Conducting a PI3K pathway mutation-enriched trial is challenging because no single tumor type has such a high frequency of mutations that it becomes the obvious disease for early clinical development (in contrast to BRAF in melanoma). A compelling case can be made for PIK3CA mutant breast or endometrial cancer, but these trials are not straightforward because PIK3CA mutations in breast cancer are associated with good prognosis disease that is often cured by standard therapy.90 A further complication is the fact that mutations in the PI3K pathway can occur in one of many different genes in the pathway (PIK3CA, PIK3R1, PTEN, AKT1, etc.) and sometimes in combination.91 Treatment response may vary depending on the type of mutation; therefore, lumping patients with different PI3K pathway mutations into the same trial may complicate data interpretation. Indeed, tumor cell lines with PIK3CA mutation respond differently to a PI3K pathway inhibitor compared to those with PTEN loss.92 There are also technical challenges in developing an assay to determine mutation status for genes like PTEN, which can be inactivated by point mutation, deletion, or transcriptional silencing. The success or failure of these drugs as single agents should become clear in the next few years based on the outcome of many phase 2 studies that are currently under way.

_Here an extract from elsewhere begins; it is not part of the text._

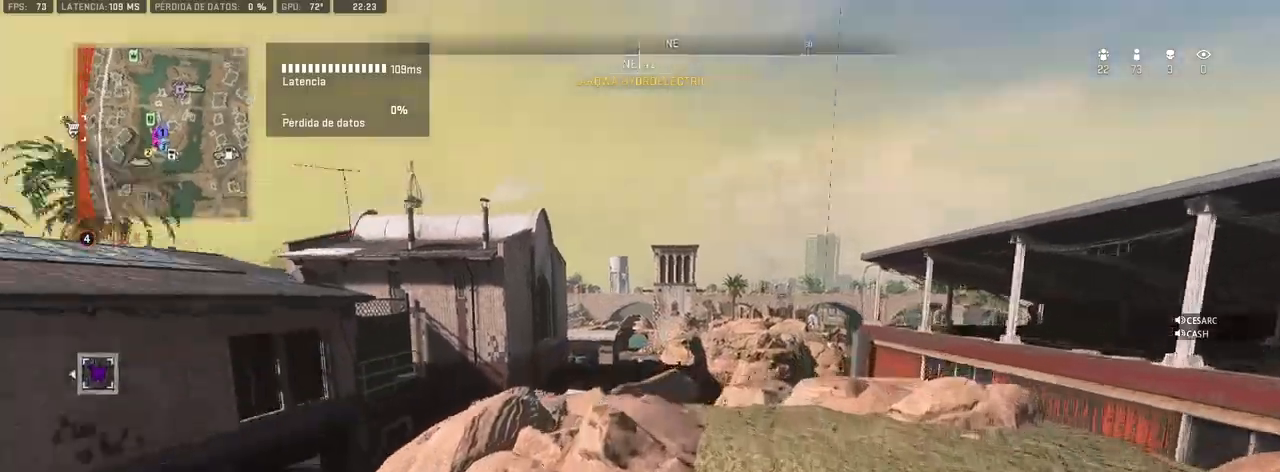
{"dt_ms": 500, "buttons": [], "left_stick": "up-right", "right_stick": "right", "events": [[483, "right_stick", "right"]]}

COMBINATIONS OF KINASE INHIBITORS


Preclinical studies indicate that combinations of kinase inhibitors are required to realize their full potential as anticancer agents. The most common rationale is to address the problem of concurrent mutations in different pathways that alleviate dependence on a single driver oncogene. The best examples are cancers with mutations in both the RAS/MAP kinase pathway (RAS or BRAF) and the PI3K pathway (PIK3CA or PTEN). In mouse models, such doubly mutant tumors fail to respond to single agent treatment with either an AKT inhibitor or a MEK inhibitor. However, combination treatment can give dramatic regressions.93 Similarly, genetically engineered mice that develop KRAS-driven lung cancer respond only to combination therapy with a PI3K inhibitor and a MEK inhibitor.94 Several combination therapy trials combining different PI3K pathway and RAS/MAP kinase pathway inhibitors have recently been initiated.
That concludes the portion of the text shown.